Inoltre, viene vieppiù acuito il contenzioso medico legale per casi di mancata diagnosi di patologie fetali, che stanno portando purtroppo ad un significativo cambiamento nell’atteggiamento degli operatori sanitari si vedono spesso costretti a scelte pericolose (ed economicamente costose) di medicina difensiva. In particolare, questa sentenza rischia di esasperare il ricorso alla diagnosi invasiva (amniocentesi e villocentesi), con aumento significativo delle perdite fetali relative al rischio di aborto correlato alla procedura (0,5%, 1/200). Si avrebbe altresì un effetto dirompente sulle attuali procedure di screening precoce (test combinato, integrato, tri-test) che hanno portato nel’ultimo decennio in tutto il mondo ad una riduzione significativa della diagnostica invasiva (villocentesi ed amniocentesi) con una importante diminuzione non solo dei costi per il SSN ma anche degli aborti collegati a tali procedure. Quindi, l’Italia si porrebbe ancora una volta (vedi legge 40) in imbarazzante e frustrante controtendenza rispetto a tutti i paesi dell’Unità Europea e di gran parte del mondo.

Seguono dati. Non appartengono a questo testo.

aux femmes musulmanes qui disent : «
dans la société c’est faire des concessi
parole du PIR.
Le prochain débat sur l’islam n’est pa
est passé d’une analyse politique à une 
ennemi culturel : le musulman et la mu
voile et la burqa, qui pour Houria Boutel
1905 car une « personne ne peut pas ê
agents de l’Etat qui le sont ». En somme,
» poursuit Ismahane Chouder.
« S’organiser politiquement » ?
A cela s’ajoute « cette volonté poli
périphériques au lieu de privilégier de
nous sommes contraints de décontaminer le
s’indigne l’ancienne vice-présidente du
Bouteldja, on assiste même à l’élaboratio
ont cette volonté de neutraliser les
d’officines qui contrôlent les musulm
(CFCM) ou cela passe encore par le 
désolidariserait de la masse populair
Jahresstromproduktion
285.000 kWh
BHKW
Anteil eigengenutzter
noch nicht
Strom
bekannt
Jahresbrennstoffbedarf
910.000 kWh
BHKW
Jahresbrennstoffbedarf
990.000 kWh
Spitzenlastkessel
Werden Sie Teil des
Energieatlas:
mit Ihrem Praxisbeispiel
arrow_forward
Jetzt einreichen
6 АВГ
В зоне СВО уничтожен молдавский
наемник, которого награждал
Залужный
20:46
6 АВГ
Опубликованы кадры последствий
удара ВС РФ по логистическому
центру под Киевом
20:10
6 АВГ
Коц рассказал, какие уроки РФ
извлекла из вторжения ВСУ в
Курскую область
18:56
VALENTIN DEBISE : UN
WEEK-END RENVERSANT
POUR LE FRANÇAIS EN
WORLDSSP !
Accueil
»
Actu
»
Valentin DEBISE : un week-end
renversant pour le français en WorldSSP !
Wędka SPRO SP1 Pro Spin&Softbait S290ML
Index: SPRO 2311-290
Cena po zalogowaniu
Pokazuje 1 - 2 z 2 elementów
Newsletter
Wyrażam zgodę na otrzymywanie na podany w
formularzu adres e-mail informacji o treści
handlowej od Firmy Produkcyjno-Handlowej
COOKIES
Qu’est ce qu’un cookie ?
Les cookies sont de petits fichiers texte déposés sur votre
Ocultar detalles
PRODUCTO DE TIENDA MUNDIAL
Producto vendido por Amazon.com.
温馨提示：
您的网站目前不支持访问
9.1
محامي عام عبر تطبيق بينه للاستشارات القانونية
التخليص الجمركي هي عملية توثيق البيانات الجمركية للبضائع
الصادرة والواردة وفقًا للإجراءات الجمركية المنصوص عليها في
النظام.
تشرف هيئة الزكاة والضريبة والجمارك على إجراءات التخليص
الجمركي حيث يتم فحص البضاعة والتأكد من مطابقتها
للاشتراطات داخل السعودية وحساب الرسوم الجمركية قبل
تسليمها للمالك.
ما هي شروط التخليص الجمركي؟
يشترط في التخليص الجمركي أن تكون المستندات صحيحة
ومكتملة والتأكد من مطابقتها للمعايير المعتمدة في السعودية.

Nello stesso ambito, se non si pone rimedio, i premi assicurativi per Responsabilità Professionale che oggi purtroppo sono già nell’ordine di 10.000-15.000 euro/anno graviteranno ulteriormente, con una ulteriore riduzione delle compagnie assicurative che offrono tali polizze.
Dal punto di vista assistenziale, poi, tale sentenza rischia di rendere difficoltosa o addirittura impossibile, in alcuni casi la corretta applicazione della legge 194. Infatti, il precedente rappresentato dalla sentenza sopra menzionata rischia di far diventare directive la consulenza prenatale per malformazione fetale, che di per sé dovrebbe essere non-directive (cioe, fornire informazioni e valutazione prognostica senza orientare preferenzialmente la gravida/coppia verso l’interruzione di gravidanza o la continuazione della gravidanza). I Ginecologi che operano nel SSN e che sono responsabili delle interruzioni di gravidanza potrebbero pertanto sentirsi forzati ad una applicazione deviata della stessa, per quanto sopra espresso, con il rischio di un incremento significativo del ricorso all’obiezione di coscienza, e conseguente possibile paralisi nell’applicazione della legge 194, in un periodo nel quale – per il blocco nazionale delle assunzioni – molte strutture ospedaliere/universitarie sono già sotto organico.
La SIEOG si riserva di analizzare in modo maggiormente approfondito le argomentazioni della sentenza in oggetto con l’ausilio di esperti del Diritto ma ritiene opportuno e fondamentale l’intervento immediato del Legislatore per fare chiarezza una volta per tutte su di una materia molto complessa sulla quale la Corte di Legittimità da almeno un decennio produce sentenze che hanno indotto dubbi e preoccupazioni negli addetti ai lavori di un settore della medicina molto prezioso e utile per la l’intera popolazione delle gravide.
La SIEOG sollecita inoltre tutti i Ginecologi a sottoscrivere l’attuale protesta al link www.sieog.it/sottoscrizione [sottoscrizione chiusa] aggiungendo il proprio nominativo alla lista dei sottoscrittori. In tal modo, siamo sicuri di riuscire a farci sentire in sede governativa. Tale protesta NON riguarda solo chi applica la legge 194 ma, per la deriva etica e morale sopra riportata, riguarda TUTTI NOI, indipendentemente dal campo oncologico, riproduttivo o fetale nel quale lavoriamo quotidianamente.